Guess how many ticket brokers are able to return unused tickets for a full refund to the Cubs' box office?

One. Premium, which is wholly separate from the Cubs.

Guess how many ticket brokers have been granted free, unlimited worldwide use of the Cubs' logo?

One. Premium, which is wholly separate from the Cubs.

Guess how many ticket brokers had their bills paid for by the Cubs?

If the Cubs have figured a way around the law, well, pats on the back for McGuire. Pats for the silence and do-nothingness of Cubs president Andy McPhail.

The arrogance is that the Cubs didn't even bother going through the effort of setting this thing up for appearances. Why is it that skirting laws is all their conscience calls for?

In reality, this thing is blowing up in their faces. Bad public relations, a tough judge in the scalping lawsuit against the team (trial date: Aug. 12), and now word is that Premium, thanks to customer anger over the scam, isn't doing well.

The Cubs argue they have set up Premium to somehow protect themselves from the big, bad brokers swarming Wrigley. Now, several brokers say that people keep coming into their shops saying they want the brokers to get their money, not the dirty Cubs.

These brokers were considered the scum of the earth before Premium came around. What does that make the Cubs now? The stuff on the bottom of scum's shoes?

Meanwhile, the box office has been saying forever that Yankees tickets are sold out. They said so to fans who slept the night in their cars to get tickets on the day they first went on sale. In fact, the games weren't sold out, and the Cubs had just pushed tickets to Premium. But last weekend, Chip Caray said on TV that Yankees tickets were available.
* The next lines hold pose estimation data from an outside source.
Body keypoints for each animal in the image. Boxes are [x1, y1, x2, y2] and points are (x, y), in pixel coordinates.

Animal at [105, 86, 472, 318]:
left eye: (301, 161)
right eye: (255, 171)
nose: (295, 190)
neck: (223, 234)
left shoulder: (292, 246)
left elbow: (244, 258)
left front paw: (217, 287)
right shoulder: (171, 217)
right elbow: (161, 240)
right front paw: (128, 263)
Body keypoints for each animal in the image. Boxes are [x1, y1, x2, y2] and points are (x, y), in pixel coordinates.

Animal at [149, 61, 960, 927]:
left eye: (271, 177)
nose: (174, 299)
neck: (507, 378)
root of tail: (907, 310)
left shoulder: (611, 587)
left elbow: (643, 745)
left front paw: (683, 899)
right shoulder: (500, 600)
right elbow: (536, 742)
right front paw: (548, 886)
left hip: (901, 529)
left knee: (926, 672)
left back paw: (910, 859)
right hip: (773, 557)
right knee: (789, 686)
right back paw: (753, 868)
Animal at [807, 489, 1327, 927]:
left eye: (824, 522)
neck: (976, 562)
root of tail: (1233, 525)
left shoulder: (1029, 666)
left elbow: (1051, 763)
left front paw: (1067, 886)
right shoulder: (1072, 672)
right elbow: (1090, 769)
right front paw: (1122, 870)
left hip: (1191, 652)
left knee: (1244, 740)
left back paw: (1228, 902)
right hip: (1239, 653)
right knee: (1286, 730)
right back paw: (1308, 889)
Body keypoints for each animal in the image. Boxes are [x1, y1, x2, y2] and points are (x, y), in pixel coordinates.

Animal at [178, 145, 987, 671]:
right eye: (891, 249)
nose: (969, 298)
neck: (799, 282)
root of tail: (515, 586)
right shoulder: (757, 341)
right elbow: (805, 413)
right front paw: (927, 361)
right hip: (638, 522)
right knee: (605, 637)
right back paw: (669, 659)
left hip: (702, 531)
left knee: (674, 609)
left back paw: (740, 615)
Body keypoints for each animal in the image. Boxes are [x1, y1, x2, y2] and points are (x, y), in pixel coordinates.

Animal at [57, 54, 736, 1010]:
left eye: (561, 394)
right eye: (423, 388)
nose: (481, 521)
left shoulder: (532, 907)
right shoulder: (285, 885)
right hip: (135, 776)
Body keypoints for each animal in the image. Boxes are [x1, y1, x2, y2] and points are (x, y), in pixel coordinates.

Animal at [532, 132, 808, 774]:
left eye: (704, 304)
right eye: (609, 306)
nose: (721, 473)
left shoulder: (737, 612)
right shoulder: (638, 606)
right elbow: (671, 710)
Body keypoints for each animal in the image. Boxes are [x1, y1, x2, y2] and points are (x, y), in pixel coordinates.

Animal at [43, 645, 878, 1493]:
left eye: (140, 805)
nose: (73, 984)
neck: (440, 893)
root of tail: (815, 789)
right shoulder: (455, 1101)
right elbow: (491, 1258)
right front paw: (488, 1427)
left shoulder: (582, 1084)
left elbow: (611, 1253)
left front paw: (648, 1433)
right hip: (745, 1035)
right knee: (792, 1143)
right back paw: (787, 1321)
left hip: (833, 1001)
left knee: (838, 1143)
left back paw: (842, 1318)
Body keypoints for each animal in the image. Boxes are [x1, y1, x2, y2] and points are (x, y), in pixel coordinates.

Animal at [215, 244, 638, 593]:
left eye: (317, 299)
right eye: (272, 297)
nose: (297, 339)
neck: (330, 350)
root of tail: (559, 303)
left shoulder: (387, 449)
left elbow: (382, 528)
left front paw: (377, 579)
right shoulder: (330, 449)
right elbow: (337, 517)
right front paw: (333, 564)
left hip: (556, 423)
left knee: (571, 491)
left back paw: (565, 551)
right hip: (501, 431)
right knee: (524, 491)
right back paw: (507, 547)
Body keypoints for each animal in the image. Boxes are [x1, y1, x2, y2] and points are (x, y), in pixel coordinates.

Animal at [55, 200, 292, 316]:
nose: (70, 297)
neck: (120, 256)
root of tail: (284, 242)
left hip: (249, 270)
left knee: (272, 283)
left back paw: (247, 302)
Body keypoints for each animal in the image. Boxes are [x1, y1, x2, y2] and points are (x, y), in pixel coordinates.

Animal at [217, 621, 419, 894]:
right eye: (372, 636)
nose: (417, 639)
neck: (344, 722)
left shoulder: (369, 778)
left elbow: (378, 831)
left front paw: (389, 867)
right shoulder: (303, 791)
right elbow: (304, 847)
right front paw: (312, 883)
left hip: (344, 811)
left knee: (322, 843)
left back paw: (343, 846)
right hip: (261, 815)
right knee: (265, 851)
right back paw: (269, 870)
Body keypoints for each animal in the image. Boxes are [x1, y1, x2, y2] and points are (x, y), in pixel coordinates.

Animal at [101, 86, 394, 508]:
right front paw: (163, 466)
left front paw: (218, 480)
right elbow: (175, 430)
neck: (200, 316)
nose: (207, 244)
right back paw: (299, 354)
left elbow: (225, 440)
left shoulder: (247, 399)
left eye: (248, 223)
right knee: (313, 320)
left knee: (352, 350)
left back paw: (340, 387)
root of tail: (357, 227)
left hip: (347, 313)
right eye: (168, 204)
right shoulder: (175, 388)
What happened? A woman behind the box office window said Tuesday that some tickets had been made available over the weekend but now were gone. Meanwhile, one independent broker is said to have suddenly landed 500 Yankees tickets.

Could it be that Premium can't even sell the hottest sports ticket in town in years and is now returning those tickets to the Cubs' box office to be sold at face value?